17. Ceza Dairesi 2018/11 E. , 2019/2810 K.
"İçtihat Metni"MAHKEMESİ :Asliye Ceza Mahkemesi
SUÇLAR : Hırsızlık, konut dokunulmazlığının ihlali
HÜKÜMLER : Mahkumiyet
TEBLİĞNAMEDEKİ İSTEK : Onama
Yerel mahkemece sanık hakkında hırsızlık ve konut dokunulmazlığının ihlali suçlarından verilen hükümler temyiz edilmekle, başvurunun süresi ve kararların niteliği ile suç tarihine göre dosya görüşüldü:
I-Sanık hakkında konut dokunulmazlığının ihlali suçundan kurulan hükme yönelik temyiz talebinin incelenmesinde;
Dosya ve duruşma tutanakları içeriğine,uyulan bozmaya,toplanıp karar yerinde incelenerek tartışılan hukuken geçerli ve elverişli kanıtlara, gerekçeye ve hakimin takdirine göre,sanık ..."nun temyiz nedenleri yerinde görülmemiş olduğundan reddiyle,usul ve kanuna uygun bulunan hükmün tebliğnameye uygun olarak ONANMASINA,
II-Sanık hakkında hırsızlık suçundan kurulan hükme yönelik temyiz talebinin incelenmesinde;
Dosya ve duruşma tutanakları içeriğine, uyulan bozmaya, toplanıp karar yerinde incelenerek tartışılan hukuken geçerli ve elverişli kanıtlara, gerekçeye ve hakimin takdirine göre; suçun sanık tarafından tarafından işlendiğini kabulde ve nitelendirmede usul ve yasaya aykırılık bulunmadığı anlaşılmış, diğer temyiz nedenleri de yerinde görülmemiştir.
Ancak;
Ayrıntıları Yargıtay Ceza Genel Kurulu’nun 15.11.2016 tarih, 2014/13-36 Esas ve 2016/421 Karar sayılı kararında da belirtildiği üzere; suç nedeniyle meydana gelen zararın bir kısmının soruşturma evresinde, geri kalan kısmının ise kovuşturma evresinde giderilmesi halinde, suçun mağdurunun, farklı evrelerde gerçekleşen iade nedeniyle ceza indirimine muvafakat göstermesi üzerine, pişmanlık iradesinin ilk olarak soruşturma aşamasında tezahür ettiği de dikkate alınarak, TCK"nun 168/1. maddesi uyarınca ceza indirimine gidileceği; mağdurun muvafakatinin bulunmadığı hallerde ise zararın tamamen giderildiği aşama olarak, kovuşturma aşamasında gerçekleşen iade nedeniyle aynı Kanun"un 168/2. maddesinin tatbik edileceğinde bir tereddüt bulunmamaktadır.

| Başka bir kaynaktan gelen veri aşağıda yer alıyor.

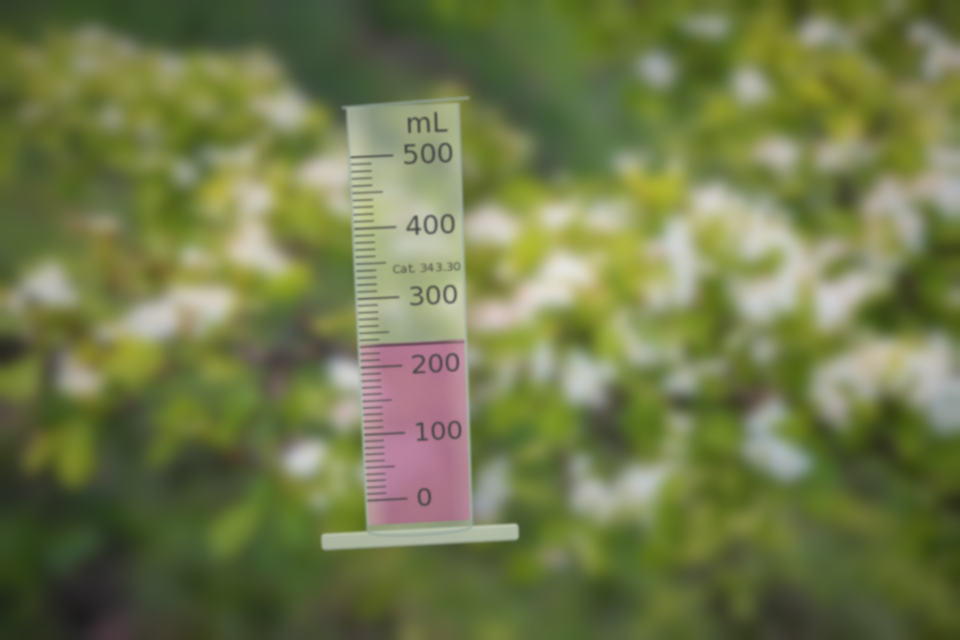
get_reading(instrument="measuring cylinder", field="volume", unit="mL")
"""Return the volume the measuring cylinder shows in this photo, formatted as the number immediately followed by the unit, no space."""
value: 230mL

Bu açıklamalar ışığında somut olay değerlendirildiğinde;
Müştekinin bozma öncesi duruşmada, 01.10.2015 tarihli celsede alınan beyanında, sanığın kendisine 500,00 TL verdiğini, ancak kalan 500,00 TL"sini vermediği için sanıktan
şikayetçi olduğunu belirttiği, bozma sonrası müştekinin 17.10.2017 tarihli celsede alınan beyanında ise zararının karşılandığını ve zararının kalmadığını beyan ettiği olayda; müştekinin 01.10.2015 tarihli celsede alınan beyanında belirttiği üzere sanık tarafından yapılan 500,00 TL ödemenin hangi tarihte yapıldığı müştekiden sorularak, ödemenin soruşturma evresinde gerçekleşmesi halinde, müştekiye kısmi iade nedeniyle ceza indirimine muvafakatinin bulunup bulunmadığı sorulduktan sonra, kısmi iadeye rızasının bulunmaması halinde TCK’nun 168/2. maddesinin, muvafakatinin bulunması halinde TCK’nun 168/1. maddesinin uygulanması gerekeceği; müştekinin 01.10.2015 tarihli celsede alınan beyanında belirttiği üzere yapılan 500 TL ödemenin kovuşturma evresinde gerçekleşmesi halinde ise sanık hakkında TCK"nun 168/2. maddesinin uygulanması gerektiği gözetilmeyerek yazılı şekilde hüküm kurulması,
Bozmayı gerektirmiş, sanık ..."nun temyiz nedenleri bu itibarla yerinde görülmüş olduğundan, hükmün açıklanan nedenle tebliğnameye aykırı olarak BOZULMASINA, 06.03.2019 tarihinde oy birliğiyle karar verildi.